Difficile d’évoquer la magie sexuelle sans mentionner l’occultistrublion Aleister Crowley... Le spectre du mage-farceur anglais (.875-.947) alimente toujours certaines productions estampillables "dark", comme la compilation Liber Al - A Celebration Of 100 Years With The Book Of The Law du label hongrois Horus. Pas moins de 25 groupes témoignent sur ce double-CD de la fascination qu’exerce sur leur Art le livre majeur de Crowley, et pas la moindre surprise. Qu’ils officient dans des voies rituelles, dark-wave, death-industrial ou néo-classique, tous font preuve d’une absence totale d’inspiration et d’un académisme terne - tristounetteries bien à l’opposé du bon-vivant Aleister. Parmi les rares exceptions, il y a le frénétique sabbat médiéval d’HEXENTANZ, la sonate macabre d’UNTO ASHES, le dub-oriental endiablé de COTTON FEROX & Genesis P-Orridge, la messe noire de PSYCHONAUT 75, les fantaisies érosynthétiques de THE CIRCUS OF THE SCARS. Le reste s’adresse plus aux amateurs de RADIO WEREWOLF, ENDVRA ou C.M.I., ce qui a par ailleurs le mérite de reléguer le "Livre de la Loi" à un chapitre des "Contes de la Crypte". Hilarant.

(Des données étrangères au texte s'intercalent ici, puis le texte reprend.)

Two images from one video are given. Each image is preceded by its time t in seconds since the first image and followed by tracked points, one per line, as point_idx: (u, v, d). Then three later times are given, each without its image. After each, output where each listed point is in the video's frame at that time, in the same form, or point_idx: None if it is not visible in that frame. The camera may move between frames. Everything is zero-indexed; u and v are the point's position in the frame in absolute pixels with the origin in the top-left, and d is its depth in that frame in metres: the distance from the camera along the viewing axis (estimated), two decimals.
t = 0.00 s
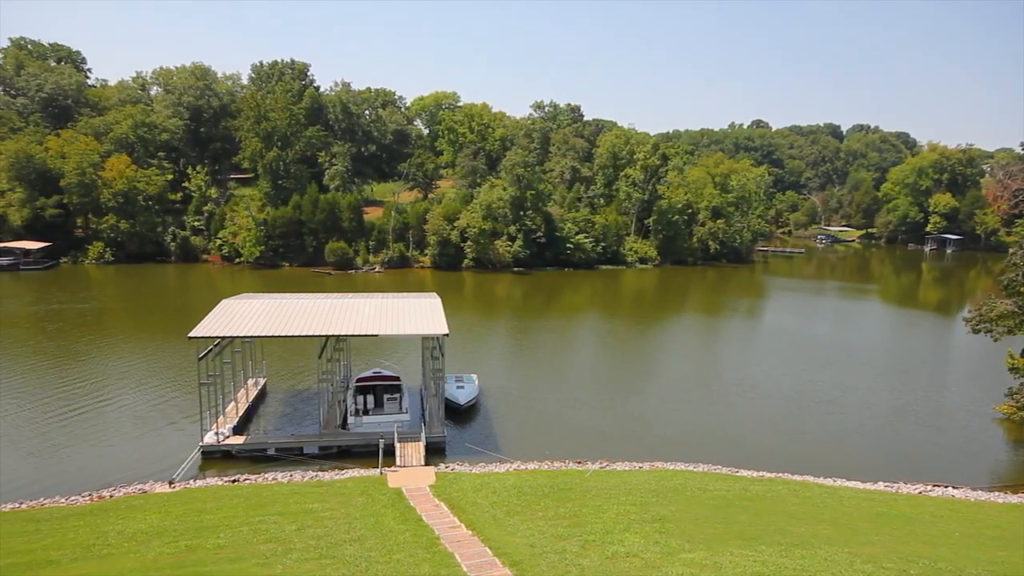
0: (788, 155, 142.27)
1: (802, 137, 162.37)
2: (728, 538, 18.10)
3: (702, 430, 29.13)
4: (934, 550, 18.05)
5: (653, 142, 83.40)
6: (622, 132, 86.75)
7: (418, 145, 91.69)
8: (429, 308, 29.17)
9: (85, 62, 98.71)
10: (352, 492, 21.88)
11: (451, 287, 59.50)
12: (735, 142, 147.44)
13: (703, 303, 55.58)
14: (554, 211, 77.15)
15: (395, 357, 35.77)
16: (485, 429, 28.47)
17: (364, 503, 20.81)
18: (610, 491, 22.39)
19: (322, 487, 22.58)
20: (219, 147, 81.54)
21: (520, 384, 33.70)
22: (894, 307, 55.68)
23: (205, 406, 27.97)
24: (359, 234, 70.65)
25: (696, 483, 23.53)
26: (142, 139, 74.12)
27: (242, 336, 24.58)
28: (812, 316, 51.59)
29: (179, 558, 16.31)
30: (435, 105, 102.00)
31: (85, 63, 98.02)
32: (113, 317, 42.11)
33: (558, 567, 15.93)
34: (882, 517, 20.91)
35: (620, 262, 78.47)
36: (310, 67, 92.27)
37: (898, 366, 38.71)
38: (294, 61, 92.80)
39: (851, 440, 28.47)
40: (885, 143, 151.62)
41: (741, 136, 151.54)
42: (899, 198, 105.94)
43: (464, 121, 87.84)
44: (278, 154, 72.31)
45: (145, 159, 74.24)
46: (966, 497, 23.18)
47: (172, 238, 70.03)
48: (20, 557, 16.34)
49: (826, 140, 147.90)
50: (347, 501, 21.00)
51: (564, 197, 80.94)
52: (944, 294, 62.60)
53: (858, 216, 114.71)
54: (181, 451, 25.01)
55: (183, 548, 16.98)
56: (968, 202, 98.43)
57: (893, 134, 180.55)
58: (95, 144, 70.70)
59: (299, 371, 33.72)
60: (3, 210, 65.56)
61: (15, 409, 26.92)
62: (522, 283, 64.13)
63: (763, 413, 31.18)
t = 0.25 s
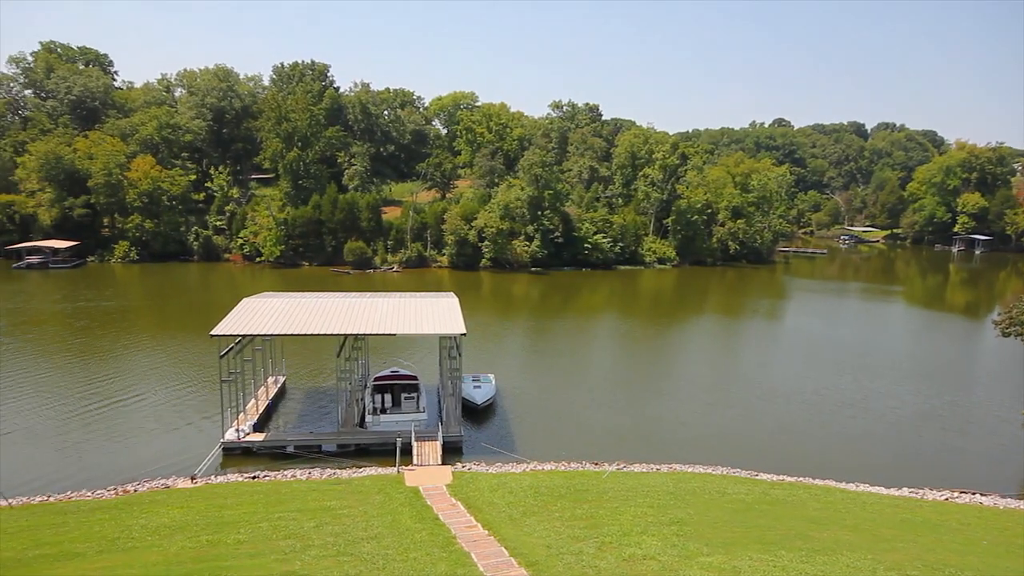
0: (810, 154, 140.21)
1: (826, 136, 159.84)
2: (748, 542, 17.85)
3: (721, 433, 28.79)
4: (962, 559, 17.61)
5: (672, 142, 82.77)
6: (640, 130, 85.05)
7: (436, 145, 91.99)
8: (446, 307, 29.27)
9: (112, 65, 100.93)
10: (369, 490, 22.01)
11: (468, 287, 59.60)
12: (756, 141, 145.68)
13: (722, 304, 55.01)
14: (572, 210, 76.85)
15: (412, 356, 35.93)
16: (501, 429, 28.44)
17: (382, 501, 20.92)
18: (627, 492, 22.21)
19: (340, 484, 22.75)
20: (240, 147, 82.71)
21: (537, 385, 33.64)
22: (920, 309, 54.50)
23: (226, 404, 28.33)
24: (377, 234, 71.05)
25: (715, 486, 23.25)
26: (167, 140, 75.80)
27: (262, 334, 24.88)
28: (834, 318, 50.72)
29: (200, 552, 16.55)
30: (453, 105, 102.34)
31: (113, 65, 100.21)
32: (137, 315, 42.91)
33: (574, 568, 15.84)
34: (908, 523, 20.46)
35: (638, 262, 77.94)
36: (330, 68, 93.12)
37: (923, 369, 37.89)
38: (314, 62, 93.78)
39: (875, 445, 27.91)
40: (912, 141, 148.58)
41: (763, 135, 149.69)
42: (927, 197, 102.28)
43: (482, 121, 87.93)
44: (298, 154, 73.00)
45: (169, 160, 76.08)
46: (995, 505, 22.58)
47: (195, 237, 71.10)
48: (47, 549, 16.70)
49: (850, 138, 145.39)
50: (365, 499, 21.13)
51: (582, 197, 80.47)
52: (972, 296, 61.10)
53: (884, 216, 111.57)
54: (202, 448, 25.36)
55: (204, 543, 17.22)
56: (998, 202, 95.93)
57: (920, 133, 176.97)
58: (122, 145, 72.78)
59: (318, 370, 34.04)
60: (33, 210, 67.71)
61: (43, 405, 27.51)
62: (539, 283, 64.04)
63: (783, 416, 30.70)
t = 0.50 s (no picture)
0: (834, 153, 138.10)
1: (850, 135, 157.28)
2: (768, 547, 17.60)
3: (740, 436, 28.42)
4: (990, 568, 17.17)
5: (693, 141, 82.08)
6: (661, 130, 85.57)
7: (455, 145, 92.33)
8: (465, 307, 29.31)
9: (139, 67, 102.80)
10: (387, 489, 22.13)
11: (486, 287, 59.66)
12: (778, 140, 143.92)
13: (743, 305, 54.37)
14: (591, 210, 76.48)
15: (431, 355, 36.07)
16: (519, 429, 28.43)
17: (399, 499, 21.03)
18: (645, 494, 22.04)
19: (358, 482, 22.91)
20: (262, 148, 83.73)
21: (555, 385, 33.53)
22: (947, 312, 53.32)
23: (248, 401, 28.67)
24: (396, 233, 71.38)
25: (734, 489, 22.97)
26: (191, 141, 77.12)
27: (284, 332, 25.14)
28: (858, 320, 49.84)
29: (220, 547, 16.75)
30: (472, 105, 102.49)
31: (139, 68, 102.11)
32: (161, 313, 43.65)
33: (591, 570, 15.75)
34: (934, 530, 20.01)
35: (657, 263, 77.38)
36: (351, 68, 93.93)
37: (949, 373, 37.05)
38: (335, 63, 94.65)
39: (899, 450, 27.35)
40: (939, 140, 145.58)
41: (785, 134, 147.69)
42: (954, 197, 100.32)
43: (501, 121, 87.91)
44: (318, 154, 73.70)
45: (193, 160, 77.39)
46: None
47: (218, 236, 72.11)
48: (73, 541, 17.04)
49: (875, 137, 142.91)
50: (383, 497, 21.25)
51: (601, 197, 80.09)
52: (1002, 298, 59.60)
53: (909, 216, 109.17)
54: (224, 444, 25.70)
55: (225, 538, 17.44)
56: None
57: (947, 131, 173.48)
58: (148, 146, 74.14)
59: (337, 368, 34.31)
60: (62, 209, 69.47)
61: (70, 401, 28.06)
62: (558, 283, 63.92)
63: (804, 420, 30.25)
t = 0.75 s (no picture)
0: (859, 152, 135.89)
1: (876, 134, 154.59)
2: (789, 551, 17.36)
3: (761, 438, 28.08)
4: None
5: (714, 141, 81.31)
6: (680, 129, 84.44)
7: (474, 145, 92.54)
8: (484, 307, 29.36)
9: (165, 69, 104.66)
10: (405, 487, 22.25)
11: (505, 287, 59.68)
12: (801, 139, 142.06)
13: (765, 306, 53.74)
14: (610, 210, 76.08)
15: (449, 355, 36.20)
16: (537, 429, 28.40)
17: (418, 498, 21.12)
18: (664, 496, 21.88)
19: (377, 480, 23.07)
20: (284, 148, 84.68)
21: (573, 386, 33.44)
22: (975, 314, 52.12)
23: (269, 399, 28.99)
24: (415, 233, 71.66)
25: (754, 492, 22.69)
26: (215, 141, 78.35)
27: (304, 331, 25.38)
28: (882, 322, 48.95)
29: (241, 543, 16.97)
30: (492, 104, 102.59)
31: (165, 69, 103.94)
32: (185, 311, 44.32)
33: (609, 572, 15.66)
34: (961, 537, 19.56)
35: (677, 263, 76.77)
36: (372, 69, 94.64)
37: (977, 377, 36.21)
38: (356, 64, 95.44)
39: (924, 455, 26.81)
40: (968, 138, 142.35)
41: (809, 133, 145.60)
42: (983, 196, 97.23)
43: (520, 121, 87.92)
44: (339, 155, 74.34)
45: (217, 160, 78.56)
46: None
47: (240, 236, 73.08)
48: (99, 534, 17.36)
49: (901, 136, 140.30)
50: (401, 496, 21.35)
51: (620, 198, 79.64)
52: None
53: (936, 216, 107.09)
54: (246, 441, 26.02)
55: (246, 533, 17.66)
56: None
57: (977, 130, 169.68)
58: (173, 147, 75.39)
59: (357, 367, 34.59)
60: (90, 209, 71.03)
61: (97, 397, 28.61)
62: (576, 283, 63.78)
63: (827, 423, 29.79)
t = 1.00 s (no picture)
0: (885, 151, 133.60)
1: (903, 133, 151.89)
2: (811, 556, 17.11)
3: (782, 441, 27.76)
4: None
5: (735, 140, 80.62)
6: (702, 129, 84.18)
7: (494, 145, 92.63)
8: (502, 307, 29.37)
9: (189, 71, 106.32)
10: (423, 486, 22.34)
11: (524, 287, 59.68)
12: (825, 138, 140.15)
13: (787, 308, 53.06)
14: (630, 210, 75.55)
15: (468, 354, 36.27)
16: (556, 430, 28.34)
17: (436, 497, 21.19)
18: (683, 499, 21.71)
19: (396, 478, 23.19)
20: (306, 148, 85.46)
21: (592, 386, 33.32)
22: (1005, 317, 50.96)
23: (290, 397, 29.29)
24: (435, 233, 71.89)
25: (776, 496, 22.39)
26: (238, 142, 79.50)
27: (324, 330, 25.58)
28: (907, 324, 48.08)
29: (262, 539, 17.17)
30: (511, 104, 102.53)
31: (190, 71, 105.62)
32: (208, 309, 45.01)
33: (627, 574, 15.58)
34: (989, 545, 19.14)
35: (698, 264, 76.10)
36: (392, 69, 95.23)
37: (1005, 381, 35.41)
38: (377, 64, 96.09)
39: (951, 461, 26.27)
40: (998, 137, 139.26)
41: (833, 132, 143.49)
42: (1013, 196, 95.65)
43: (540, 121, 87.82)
44: (359, 155, 74.90)
45: (240, 161, 79.82)
46: None
47: (262, 235, 73.94)
48: (124, 528, 17.68)
49: (928, 135, 137.70)
50: (419, 494, 21.44)
51: (640, 198, 79.09)
52: None
53: (965, 216, 104.96)
54: (267, 438, 26.31)
55: (267, 529, 17.86)
56: None
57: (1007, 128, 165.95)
58: (197, 147, 76.55)
59: (376, 366, 34.81)
60: (117, 209, 72.40)
61: (123, 394, 29.13)
62: (596, 283, 63.48)
63: (850, 426, 29.33)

Fan’de chichourle !!! On voudrait nous faire croire qu’il existe musique plus barge que celle de COMUS ou Daniel Johnston ?!? Eh bien, c’est pourtant la vérité vraie. Né à Chicago et répondant au nom improbable de SPIRES THAT IN THE SUNSET RISE (d’après une ligne extraite de "l’invitation au voyage" de Bobo De L’air), ce combo féminin s’évertue à faire du wyrd-folk à la sauce no-wave. Autant dire que ce joyeux bordel donne lieu à d’hystériques extases. Entre des miaulements à la CATPOWER, le plink-ploinkage de guitares façon DEAD RAVEN CHOIR, la folie furieuse des FAUN FABLES, la mélancolie de violons pendus, flûtes et sifflets wicker-womanisés, des percussions rappelant fortement COMUS en effet, le théâtre Nô, des vocalises voguant de Nico à Marianne Faithfull. A force de grincer, couiner, hurler, éructer, froisser, partir en tous sens ces billets d’humeurs contrastées et alambiquées ne manqueront pas de vous faire réagir. Ici, on s’y abandonne corps et âme et Four Winds The Walker est diffusé en intraveineuses repeatae... Séance de rattrapage a été faite aussi en acquérant leur premier lp paru il y a deux ans chez Eclipse Records, aussi addictif, bigarré, inspiré. Et pour compléter le tableau, sans ses compagnes, Kathleen Baird signe sous le nom TRAVELING BELL deux très belles démos : Scatter Ways et Lullaby For Strangers. Toutes deux sont à paraître sur support CD sur le label Secret Eye, dirigé par Jeffrey "Boo-ooh THE IDITAROD r.i.p." Alexander. Si l’écriture lorgne vers tata Kristin Hersh, les miniatures sonores sont quant à elles indescriptibles. Guitares, casio, jouets, clochettes, flûte, participent à ce puzzle imaginatif et tranquille.